- EXCERPTED PASSAGE:

Begin

When it was first released, the Panasonic G9 was a modest video camera, but the latest firmware updates truly transformed it into a beast of a video machine. It is capable of shooting 10-bit 4K 60p video, and its files are impressively detailed and sharp. The Panasonic G9 is also one of few cameras whose 1080p footage is also nicely detailed – looking very similar, if not identical, to resized 4K footage.
Using its variable framerate (VFR) mode, the G9 can shoot 1080p footage up to 180 FPS, although in these modes the video quality is slightly reduced and there is no sound or autofocus. External microphones are better choices anyway, so this is not a problem under most circumstances.
In terms of picture profiles, the G9 comes with a fairly flat so-called “Cine-D” profile. There is also an option to make a basic tone curve adjustment, ensuring that straight out of the box, you can get great-looking footage that is very easy to color grade in the video editor of your choice.
Panasonic also provides a V-Log upgrade kit, which gives you the option of shooting video on the G9 with a log profile. This mode is great for shooting in very challenging, high-contrast lighting situations, or situations where you want more flexible color grading. Even if you’re don’t need log footage, the V-Log upgrade also provides a vector scope, which is a useful alternative to the histogram for quickly checking exposure.
Of the two of us, I (Jason speaking) upgraded my Panasonic G9 using this kit. Although Panasonic bizarrely chose to ship the upgrade code on a piece of paper wrapped in plastic instead of a digital product, upgrading the camera was easy. After using the V-Log footage and comparing it to the Cine-D profile, I found unsurprisingly that the V-Log footage does provide a bit more flexibility at the expense of doing a bit more work.
On the other hand, if you are not going after a specific creative color look, or you are happy with the dynamic range of the built-in profiles, the V-Log upgrade is probably not worth it for most people. The built-in Cine-D profile is more than enough to produce very pleasing footage with minimal work.

End

[Spatial layout entries]

Begin

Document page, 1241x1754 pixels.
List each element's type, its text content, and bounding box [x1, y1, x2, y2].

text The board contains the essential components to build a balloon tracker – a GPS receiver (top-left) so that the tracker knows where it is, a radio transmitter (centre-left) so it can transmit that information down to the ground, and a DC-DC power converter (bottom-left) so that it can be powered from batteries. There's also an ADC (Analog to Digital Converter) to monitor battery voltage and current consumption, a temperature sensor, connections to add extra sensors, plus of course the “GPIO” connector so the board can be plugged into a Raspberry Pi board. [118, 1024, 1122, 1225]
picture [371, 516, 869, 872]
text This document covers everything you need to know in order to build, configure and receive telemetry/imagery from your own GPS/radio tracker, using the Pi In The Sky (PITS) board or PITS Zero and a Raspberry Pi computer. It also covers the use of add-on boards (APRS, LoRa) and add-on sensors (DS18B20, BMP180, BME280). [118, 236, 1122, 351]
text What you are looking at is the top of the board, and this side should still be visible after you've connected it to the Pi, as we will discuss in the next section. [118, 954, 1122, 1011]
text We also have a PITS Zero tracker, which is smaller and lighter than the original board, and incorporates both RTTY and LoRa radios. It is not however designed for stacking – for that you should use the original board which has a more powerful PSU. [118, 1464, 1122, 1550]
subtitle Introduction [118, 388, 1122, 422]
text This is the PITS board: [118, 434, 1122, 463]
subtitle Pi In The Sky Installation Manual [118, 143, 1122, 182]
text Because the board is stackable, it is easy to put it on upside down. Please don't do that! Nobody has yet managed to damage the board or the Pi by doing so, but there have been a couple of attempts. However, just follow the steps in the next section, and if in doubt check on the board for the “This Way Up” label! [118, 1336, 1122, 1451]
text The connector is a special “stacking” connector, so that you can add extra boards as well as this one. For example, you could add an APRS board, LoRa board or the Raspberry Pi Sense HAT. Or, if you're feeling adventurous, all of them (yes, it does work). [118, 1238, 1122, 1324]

End

Please repeat the part of the Panasonic G9 video text starting at "Of the two of" and ending at "bit more work.".

- TASK SOLUTION:
Of the two of us, I (Jason speaking) upgraded my Panasonic G9 using this kit. Although Panasonic bizarrely chose to ship the upgrade code on a piece of paper wrapped in plastic instead of a digital product, upgrading the camera was easy. After using the V-Log footage and comparing it to the Cine-D profile, I found unsurprisingly that the V-Log footage does provide a bit more flexibility at the expense of doing a bit more work.